◆ **TASK ITEM**:
Repeat the data in full and exactly. Leave the pictures out.
+++ DATA FOR THIS TASK
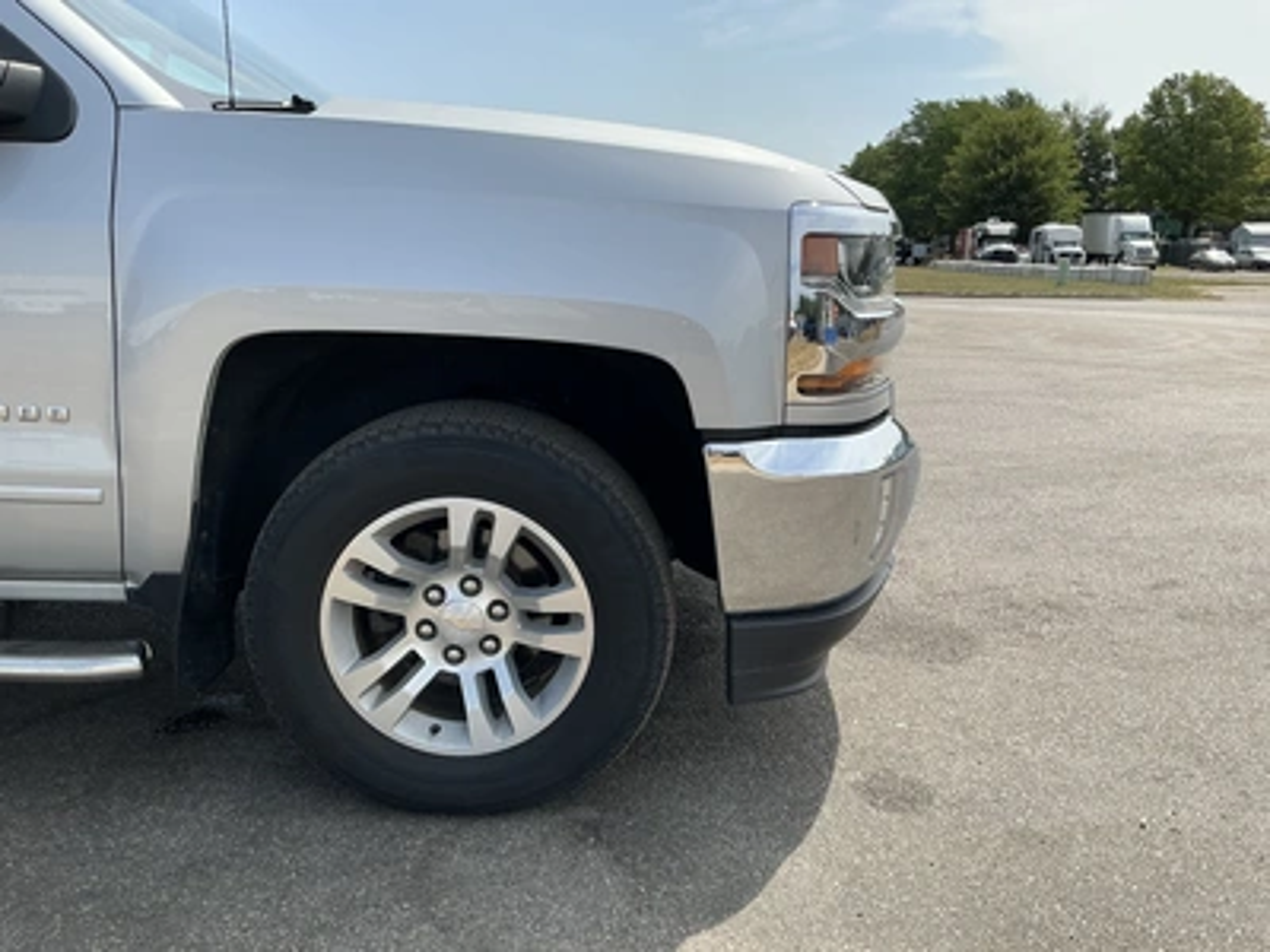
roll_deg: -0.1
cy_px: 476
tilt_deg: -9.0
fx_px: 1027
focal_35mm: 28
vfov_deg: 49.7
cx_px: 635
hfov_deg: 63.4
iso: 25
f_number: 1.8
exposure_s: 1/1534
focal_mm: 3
++++++
◆ **ANSWER BOX**:
roll_deg: -0.1
cy_px: 476
tilt_deg: -9.0
fx_px: 1027
focal_35mm: 28
vfov_deg: 49.7
cx_px: 635
hfov_deg: 63.4
iso: 25
f_number: 1.8
exposure_s: 1/1534
focal_mm: 3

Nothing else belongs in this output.